Litigation involving the permanent sterilization device Essure is costing its maker, the multinational conglomerate Bayer AG.
In 2016, Germany-based Bayer incurred impairment losses of $413 million in connection with the Essure device, according to its annual report released Wednesday.
Overall, Bayer had a record year for earnings. The company posted net income of $4.8 billion on revenue of $48 billion in 2016 compared with net income of $4.3 billion on revenue of $48 billion in 2015.
Bayer's pharmaceutical segment also posted gains. Earnings before interest and taxes for its pharmaceutical segment increased by 11.9% from 2015, to $3.58 billion.
More than 3,700 women have filed lawsuits against the Bayer Group in the U.S., alleging harm from the device. Essure consists of two metal coils implanted in the fallopian tubes that induce scarring to block the tubes and prevent fertilization.
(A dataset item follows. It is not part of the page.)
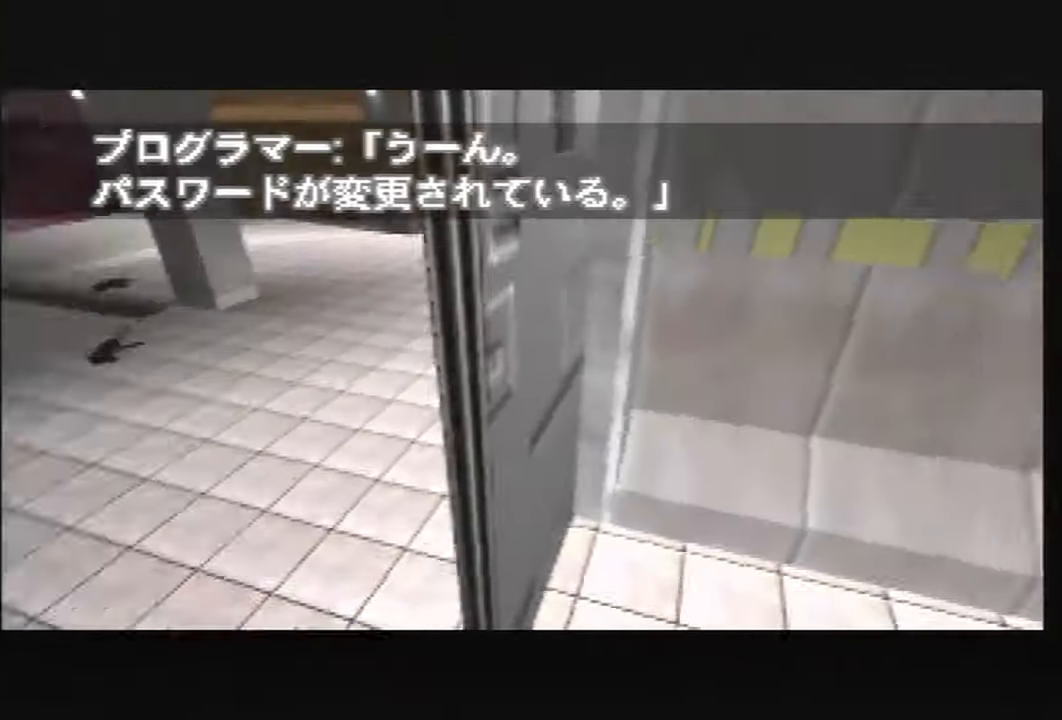
{"buttons": ["C_LEFT", "C_RIGHT", "C_UP"], "left_stick": "down-right", "events": [[333, "C_LEFT", "up"], [333, "C_RIGHT", "up"], [333, "C_UP", "up"], [367, "C_LEFT", "down"], [367, "C_RIGHT", "down"], [367, "C_UP", "down"], [367, "left_stick", "right"], [434, "left_stick", "down-right"]]}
Those losses contributed to an increase in special charges from $316 million (€299 million) in 2015 to just under $590 million (€558 million) in 2016. The losses were based on Bayer's assessment of the market environment and “lower revenue expectations.”
Overall, Bayer's earnings before interest and taxes for its pharmaceutical segment increased by 11.9% from 2015, to $3.58 billion (€3.389 billion).
Bayer has stood by the safety and efficacy of the Essure device, amid mounting lawsuits in the U.S. and Canada, a black box warning issued last year by the Food and Drug Administration, and the news this week that Brazil suspended the device from its market.
The annual report acknowledged the lawsuits, stating that approximately 3,700 users had filed them as of Jan. 23, 2017 and that more were likely to come.
“Plaintiffs allege personal injuries from the use of Essure, including hysterectomy, perforation, pain, bleeding, weight gain, nickel sensitivity, depression and unwanted pregnancy,” the annual report said. “Additional lawsuits are anticipated… Bayer believes it has meritorious defenses and intends to defend itself vigorously.”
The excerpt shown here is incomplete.